» WORK TASK:
Return every line below in which "bedroom" appears.

» RECORDS PROVIDED:
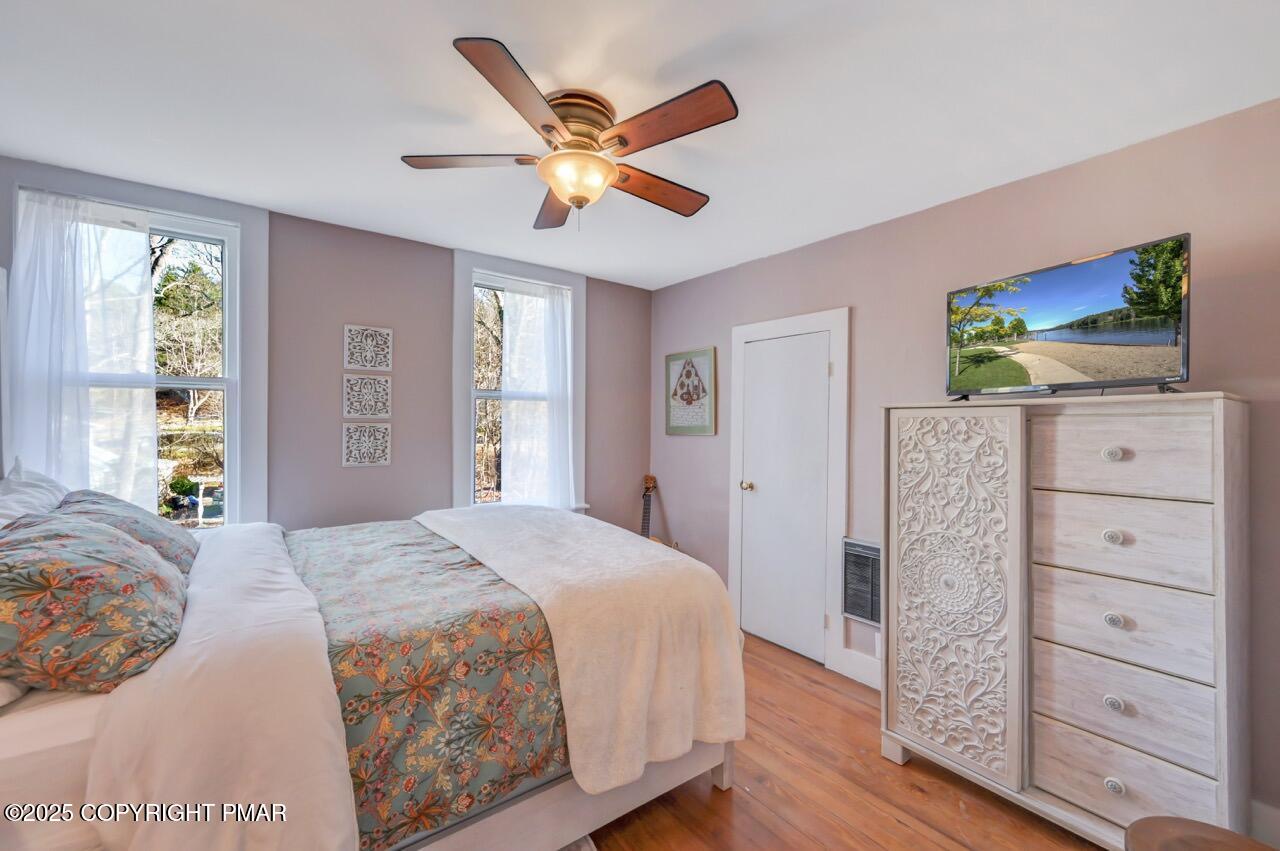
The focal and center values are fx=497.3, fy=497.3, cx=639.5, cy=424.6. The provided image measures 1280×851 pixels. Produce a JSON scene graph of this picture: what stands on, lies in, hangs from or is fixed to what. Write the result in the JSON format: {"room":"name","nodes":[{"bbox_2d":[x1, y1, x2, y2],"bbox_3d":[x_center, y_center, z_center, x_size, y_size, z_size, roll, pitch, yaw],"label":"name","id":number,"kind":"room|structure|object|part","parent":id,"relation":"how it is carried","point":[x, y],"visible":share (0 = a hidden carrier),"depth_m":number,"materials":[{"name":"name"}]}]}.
{"room":"bedroom","nodes":[
{"label":"bedroom","id":0,"kind":"room"},
{"bbox_2d":[1,157,652,537],"bbox_3d":[-1.457,0.144,3.160,3.882,2.532,0.167,0,0,-38],"label":"back wall","id":1,"kind":"structure","parent":0,"point":[361,472],"depth_m":2.98,"materials":[{"name":"pink paint"}]},
{"bbox_2d":[9,168,267,528],"bbox_3d":[-2.388,-0.157,2.412,0.941,1.897,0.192,0,0,-38],"label":"left window","id":2,"kind":"structure","parent":1,"relation":"in","point":[226,276],"depth_m":2.58,"materials":[{"name":"white glass"}]},
{"bbox_2d":[10,186,160,508],"bbox_3d":[-2.453,-0.195,2.201,0.525,1.597,0.078,0,0,-38],"label":"sheer curtain","id":3,"kind":"object","parent":2,"relation":"hanging from","point":[149,311],"visible":0.79,"depth_m":2.20,"materials":[{"name":"white fabric"}]},
{"bbox_2d":[341,422,390,467],"bbox_3d":[-1.602,0.114,2.915,0.245,0.252,0.026,0,0,-38],"label":"wall art","id":4,"kind":"object","parent":1,"relation":"attached to","point":[344,462],"visible":0.98,"depth_m":2.90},
{"bbox_2d":[343,375,390,418],"bbox_3d":[-1.606,-0.162,2.931,0.238,0.243,0.026,0,0,-38],"label":"wall art","id":5,"kind":"object","parent":1,"relation":"attached to","point":[349,390],"visible":0.99,"depth_m":2.92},
{"bbox_2d":[343,324,391,370],"bbox_3d":[-1.591,-0.443,2.914,0.237,0.256,0.026,0,0,-38],"label":"wall art","id":6,"kind":"object","parent":1,"relation":"attached to","point":[376,365],"visible":0.99,"depth_m":2.90,"materials":[{"name":"white"}]},
{"bbox_2d":[453,251,585,514],"bbox_3d":[-0.855,-0.169,3.563,1.010,1.871,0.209,0,0,-38],"label":"right window","id":7,"kind":"structure","parent":1,"relation":"in","point":[467,375],"depth_m":3.43,"materials":[{"name":"white"}]},
{"bbox_2d":[500,277,574,508],"bbox_3d":[-0.716,-0.180,3.524,0.583,1.628,0.079,0,0,-38],"label":"sheer curtain","id":8,"kind":"object","parent":7,"relation":"hanging from","point":[559,336],"visible":0.9,"depth_m":3.51,"materials":[{"name":"white fabric"}]},
{"bbox_2d":[0,0,1279,288],"bbox_3d":[-0.116,-1.162,1.589,3.789,0.106,4.426,0,0,-38],"label":"ceiling","id":9,"kind":"structure","parent":0,"point":[467,18],"depth_m":1.69,"materials":[{"name":"white paint"}]},
{"bbox_2d":[400,36,736,232],"bbox_3d":[-0.200,-0.918,1.814,1.114,0.420,1.130,0,0,-38],"label":"ceiling fan","id":10,"kind":"object","parent":9,"relation":"attached to","point":[552,127],"visible":0.98,"depth_m":1.68,"materials":[{"name":"brown wood"}]},
{"bbox_3d":[-0.581,-0.922,1.755,0.397,0.035,0.350,0,0,-38],"label":"blade","id":11,"kind":"part","parent":10,"relation":"part of","materials":[{"name":"brown wood"}]},
{"bbox_3d":[-0.320,-0.912,1.418,0.436,0.037,0.352,0,0,-38],"label":"blade","id":12,"kind":"part","parent":10,"relation":"part of","materials":[{"name":"brown wood"}]},
{"bbox_3d":[-0.359,-0.906,2.095,0.242,0.038,0.534,0,0,-12],"label":"blade","id":13,"kind":"part","parent":10,"relation":"part of","materials":[{"name":"brown wood"}]},
{"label":"motor housing","id":14,"kind":"part","parent":10,"relation":"part of","materials":[{"name":"metal"}]},
{"bbox_3d":[0.063,-0.905,1.950,0.517,0.037,0.218,0,0,-38],"label":"blade","id":15,"kind":"part","parent":10,"relation":"part of","materials":[{"name":"brown wood"}]},
{"bbox_3d":[0.071,-0.913,1.536,0.232,0.034,0.500,0,0,-38],"label":"blade","id":16,"kind":"part","parent":10,"relation":"part of","materials":[{"name":"brown wood"}]},
{"bbox_2d":[580,628,1108,850],"bbox_3d":[-0.057,1.459,1.414,3.956,0.103,4.444,0,0,-38],"label":"floor","id":17,"kind":"structure","parent":0,"point":[735,802],"depth_m":1.90,"materials":[{"name":"brown wood"}]},
{"bbox_2d":[0,462,744,850],"bbox_3d":[-1.016,0.512,1.943,2.285,1.791,1.880,0,0,-38],"label":"bed","id":18,"kind":"object","parent":17,"relation":"on","point":[725,770],"visible":0.78,"depth_m":1.28,"materials":[{"name":"fabric"}]},
{"bbox_2d":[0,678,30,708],"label":"white pillow","id":19,"kind":"object","parent":18,"relation":"on","point":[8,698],"visible":0.34,"depth_m":1.09,"materials":[{"name":"white fabric"}]},
{"bbox_2d":[0,458,67,527],"bbox_3d":[-2.169,0.362,1.711,0.294,0.454,0.743,0,0,-38],"label":"white pillow","id":20,"kind":"object","parent":18,"relation":"on","point":[43,492],"visible":0.49,"depth_m":1.74,"materials":[{"name":"white fabric"}]},
{"bbox_2d":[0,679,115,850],"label":"fitted sheet","id":21,"kind":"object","parent":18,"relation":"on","point":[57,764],"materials":[{"name":"white fabric"}]},
{"bbox_2d":[0,512,190,695],"bbox_3d":[-1.447,0.430,1.275,0.428,0.368,0.656,0,0,-38],"label":"floral pillow","id":22,"kind":"object","parent":18,"relation":"on","point":[91,576],"visible":1,"depth_m":1.12,"materials":[{"name":"fabric"}]},
{"bbox_2d":[54,488,199,574],"bbox_3d":[-1.884,0.406,1.826,0.364,0.311,0.657,0,0,-38],"label":"floral pillow","id":23,"kind":"object","parent":18,"relation":"on","point":[164,534],"visible":0.39,"depth_m":1.74,"materials":[{"name":"fabric"}]},
{"bbox_2d":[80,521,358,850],"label":"white sheet","id":24,"kind":"object","parent":18,"relation":"on","point":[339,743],"visible":0.74,"depth_m":1.09,"materials":[{"name":"white fabric"}]},
{"bbox_2d":[285,519,570,850],"bbox_3d":[-0.890,0.831,1.962,0.788,0.533,1.577,0,0,-38],"label":"floral comforter","id":25,"kind":"object","parent":18,"relation":"on","point":[532,641],"visible":0.73,"depth_m":1.41,"materials":[{"name":"fabric"}]},
{"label":"bed frame","id":26,"kind":"part","parent":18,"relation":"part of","materials":[{"name":"wood"}]},
{"bbox_2d":[418,504,746,796],"bbox_3d":[-0.410,0.801,2.261,0.724,0.639,1.712,0,0,-38],"label":"throw blanket","id":27,"kind":"object","parent":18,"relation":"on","point":[710,611],"visible":0.91,"depth_m":1.72,"materials":[{"name":"beige fabric"}]},
{"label":"bed leg","id":28,"kind":"part","parent":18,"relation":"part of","materials":[{"name":"wood"}]},
{"bbox_2d":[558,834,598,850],"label":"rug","id":29,"kind":"object","parent":17,"relation":"on","point":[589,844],"visible":0.19,"depth_m":1.65,"materials":[{"name":"carpet"}]},
{"bbox_2d":[640,473,665,543],"bbox_3d":[0.037,0.876,3.811,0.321,0.981,0.332,0,0,-38],"label":"guitar","id":30,"kind":"object","parent":17,"relation":"on","point":[647,487],"visible":0.29,"depth_m":3.87,"materials":[{"name":"brown wood"}]},
{"bbox_2d":[880,389,1250,848],"bbox_3d":[1.513,0.671,1.889,0.464,1.508,1.039,0,0,-38],"label":"dresser","id":31,"kind":"object","parent":17,"relation":"on","point":[1218,408],"visible":1,"depth_m":1.67,"materials":[{"name":"white wood"}]},
{"bbox_3d":[1.204,0.672,1.955,0.129,1.233,0.464,0,0,-38],"label":"carved panel","id":32,"kind":"part","parent":31,"relation":"part of","materials":[{"name":"white wood"}]},
{"bbox_2d":[944,233,1190,400],"bbox_3d":[1.517,-0.344,1.864,0.257,0.490,0.815,0,0,-21],"label":"television","id":33,"kind":"object","parent":31,"relation":"on","point":[1048,291],"visible":0.99,"depth_m":1.75,"materials":[{"name":"black"}]},
{"bbox_3d":[1.537,0.365,1.626,0.039,0.040,0.044,0,0,-38],"label":"knob","id":34,"kind":"part","parent":31,"relation":"part of","materials":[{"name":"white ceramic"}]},
{"bbox_3d":[1.512,0.095,1.599,0.037,0.039,0.042,0,0,-38],"label":"knob","id":35,"kind":"part","parent":31,"relation":"part of","materials":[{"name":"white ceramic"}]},
{"bbox_3d":[1.525,0.894,1.609,0.036,0.040,0.042,0,0,-38],"label":"knob","id":36,"kind":"part","parent":31,"relation":"part of","materials":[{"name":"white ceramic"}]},
{"bbox_3d":[1.540,0.632,1.625,0.037,0.038,0.043,0,0,-38],"label":"knob","id":37,"kind":"part","parent":31,"relation":"part of","materials":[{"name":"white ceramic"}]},
{"bbox_3d":[1.505,1.143,1.586,0.036,0.039,0.041,0,0,-38],"label":"knob","id":38,"kind":"part","parent":31,"relation":"part of","materials":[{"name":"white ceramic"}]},
{"bbox_3d":[1.561,0.380,1.653,0.045,0.241,0.413,0,0,-38],"label":"drawer","id":39,"kind":"part","parent":31,"relation":"part of","materials":[{"name":"wood"}]},
{"bbox_3d":[1.564,0.919,1.649,0.061,0.213,0.467,0,0,-38],"label":"drawer","id":40,"kind":"part","parent":31,"relation":"part of","materials":[{"name":"wood"}]},
{"bbox_3d":[1.549,0.104,1.646,0.038,0.237,0.358,0,0,-38],"label":"drawer","id":41,"kind":"part","parent":31,"relation":"part of","materials":[{"name":"wood"}]},
{"bbox_3d":[1.565,0.648,1.649,0.046,0.237,0.450,0,0,-38],"label":"drawer","id":42,"kind":"part","parent":31,"relation":"part of","materials":[{"name":"wood"}]},
{"bbox_3d":[1.556,1.153,1.651,0.050,0.200,0.438,0,0,-38],"label":"drawer","id":43,"kind":"part","parent":31,"relation":"part of","materials":[{"name":"wood"}]},
{"bbox_2d":[1123,815,1276,850],"bbox_3d":[1.241,1.166,0.967,0.420,0.510,0.423,0,0,-38],"label":"stool","id":44,"kind":"object","parent":17,"relation":"on","point":[1188,822],"visible":0.99,"depth_m":1.11,"materials":[{"name":"brown wood"}]},
{"bbox_2d":[651,95,1279,833],"bbox_3d":[1.450,0.166,2.597,0.160,2.520,4.306,0,0,-38],"label":"right wall","id":45,"kind":"structure","parent":0,"point":[782,259],"depth_m":2.29,"materials":[{"name":"paint"}]},
{"bbox_2d":[664,346,716,436],"bbox_3d":[0.374,-0.245,3.770,0.028,0.645,0.512,0,0,-38],"label":"framed picture","id":46,"kind":"object","parent":45,"relation":"attached to","point":[687,403],"visible":1,"depth_m":3.74},
{"bbox_2d":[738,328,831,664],"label":"door","id":47,"kind":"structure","parent":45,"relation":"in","point":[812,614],"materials":[{"name":"white paint"}]},
{"bbox_2d":[728,308,848,673],"bbox_3d":[0.895,0.362,3.146,0.068,2.101,0.853,0,0,-38],"label":"door frame","id":48,"kind":"structure","parent":45,"relation":"attached to","point":[732,529],"depth_m":3.01,"materials":[{"name":"white paint"}]},
{"bbox_2d":[836,646,881,689],"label":"baseboard","id":49,"kind":"structure","parent":45,"relation":"attached to","point":[855,656],"depth_m":2.73,"materials":[{"name":"white paint"}]},
{"bbox_2d":[842,537,881,626],"bbox_3d":[1.294,0.869,2.674,0.032,0.437,0.438,0,0,-38],"label":"wall heater","id":50,"kind":"object","parent":45,"relation":"in","point":[857,609],"visible":0.6,"depth_m":2.75,"materials":[{"name":"metal"}]},
{"bbox_2d":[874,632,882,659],"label":"wall socket","id":51,"kind":"object","parent":45,"relation":"attached to","point":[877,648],"visible":0.45,"depth_m":2.66,"materials":[{"name":"white plastic"}]},
{"bbox_2d":[1249,798,1279,848],"bbox_3d":[2.096,1.341,1.619,0.017,0.154,2.351,0,0,-38],"label":"baseboard","id":52,"kind":"structure","parent":45,"relation":"attached to","point":[1261,805],"depth_m":1.64,"materials":[{"name":"white paint"}]},
{"label":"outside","id":53,"kind":"structure","parent":0,"visible":0},
{"label":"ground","id":54,"kind":"structure","parent":53,"visible":0},
{"bbox_2d":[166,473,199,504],"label":"shrub","id":55,"kind":"object","parent":54,"relation":"on","point":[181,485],"visible":0.9,"depth_m":7.93,"materials":[{"name":"green plant"}]},
{"bbox_2d":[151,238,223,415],"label":"tree","id":56,"kind":"object","parent":54,"relation":"on","point":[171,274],"visible":0.39,"materials":[{"name":"plant"}]},
{"bbox_2d":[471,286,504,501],"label":"tree","id":57,"kind":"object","parent":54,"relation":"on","point":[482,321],"visible":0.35,"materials":[{"name":"brown plant"}]}
]}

» THE ANSWER:
{"room":"bedroom","nodes":[
{"label":"bedroom","id":0,"kind":"room"},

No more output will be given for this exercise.